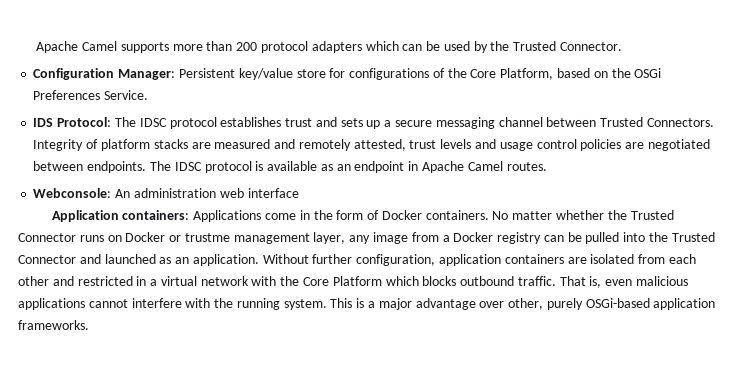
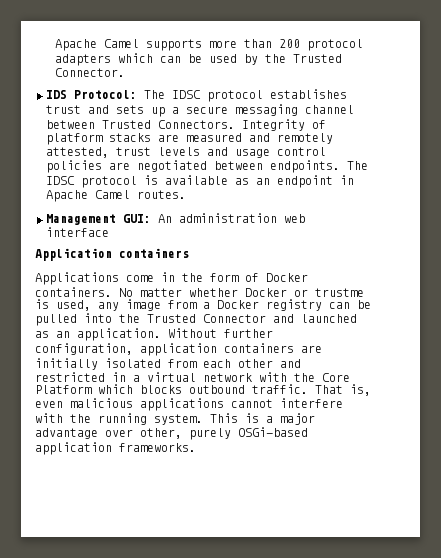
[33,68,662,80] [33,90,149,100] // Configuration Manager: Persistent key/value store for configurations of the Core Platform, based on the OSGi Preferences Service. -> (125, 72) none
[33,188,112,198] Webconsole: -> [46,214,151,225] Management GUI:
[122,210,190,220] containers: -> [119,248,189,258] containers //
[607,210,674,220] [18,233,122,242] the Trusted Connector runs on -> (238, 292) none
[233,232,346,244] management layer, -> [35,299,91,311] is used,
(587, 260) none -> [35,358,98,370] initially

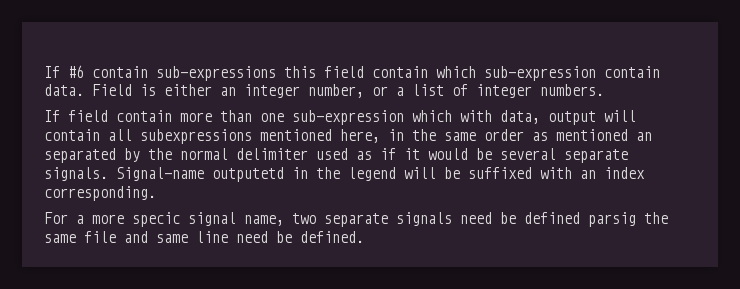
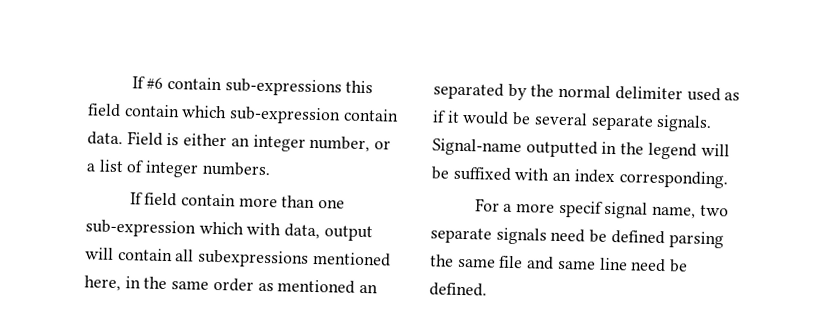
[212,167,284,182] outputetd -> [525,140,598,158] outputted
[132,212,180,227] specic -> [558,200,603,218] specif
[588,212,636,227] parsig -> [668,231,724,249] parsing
○ ○ ○ ○ ○ ○ ○
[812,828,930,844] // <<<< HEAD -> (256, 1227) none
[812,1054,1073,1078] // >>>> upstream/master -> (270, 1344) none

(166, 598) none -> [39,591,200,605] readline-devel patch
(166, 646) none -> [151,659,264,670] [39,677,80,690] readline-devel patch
○ ○ ○ ○ ○ ○ ○
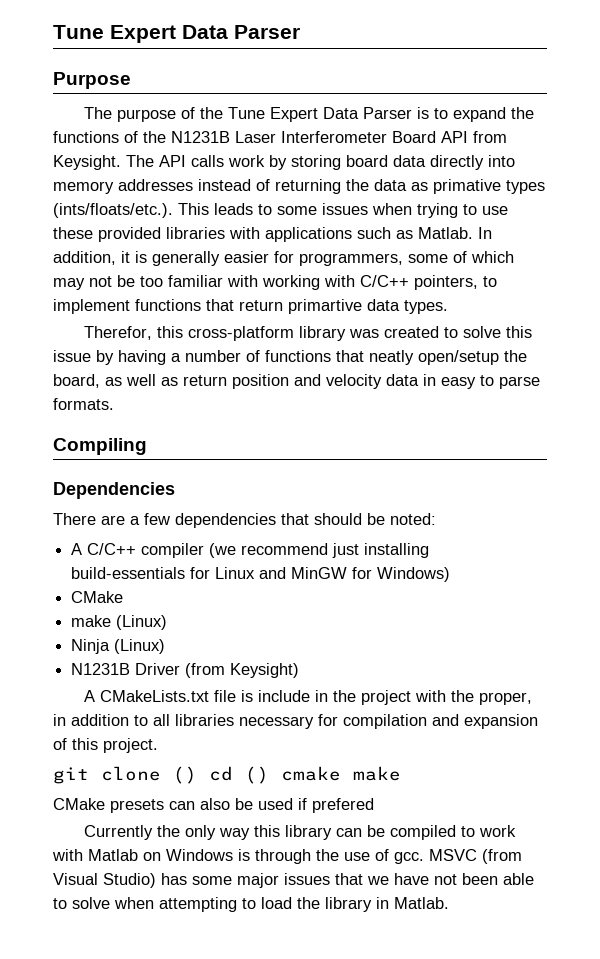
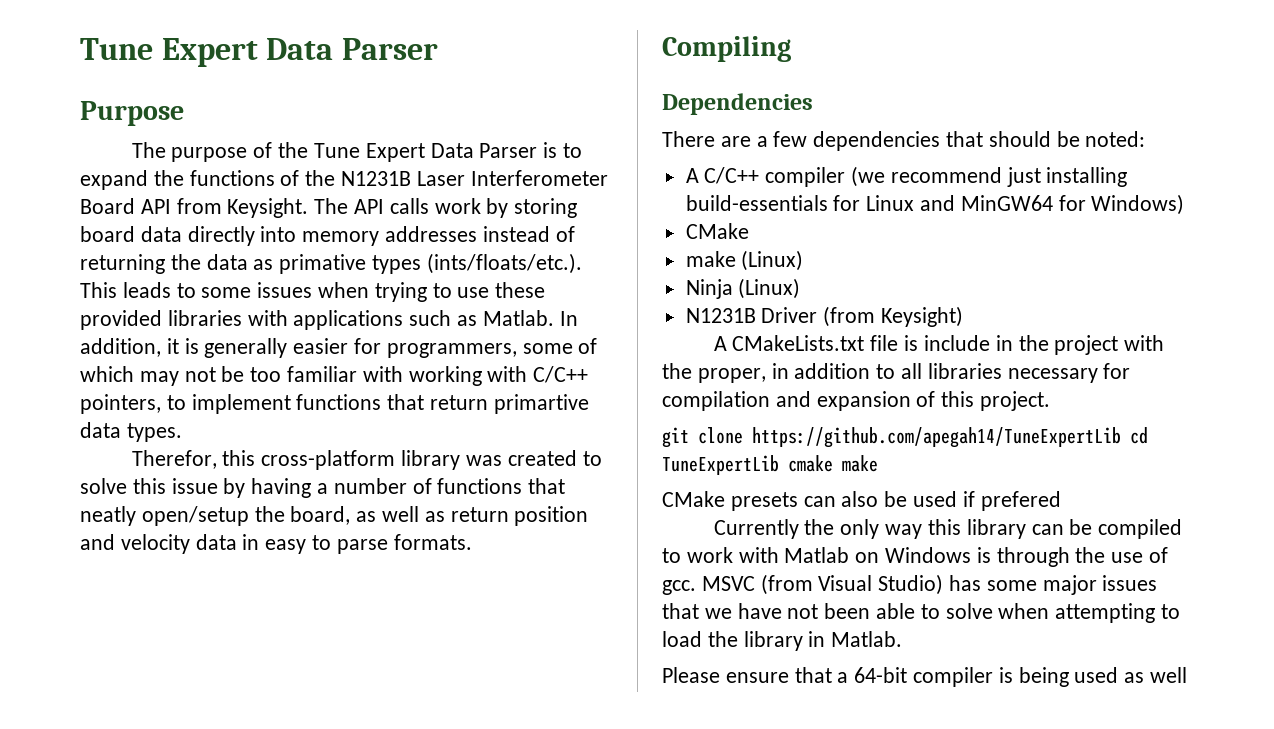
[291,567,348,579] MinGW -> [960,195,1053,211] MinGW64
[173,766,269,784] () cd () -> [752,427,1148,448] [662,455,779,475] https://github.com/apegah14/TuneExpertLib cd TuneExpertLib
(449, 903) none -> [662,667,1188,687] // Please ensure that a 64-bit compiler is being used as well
○ ○ ○ ○ ○ ○ ○
Exercise objective: Count how many lines above include the word "used" and answer with that figure only.

The completed task: 2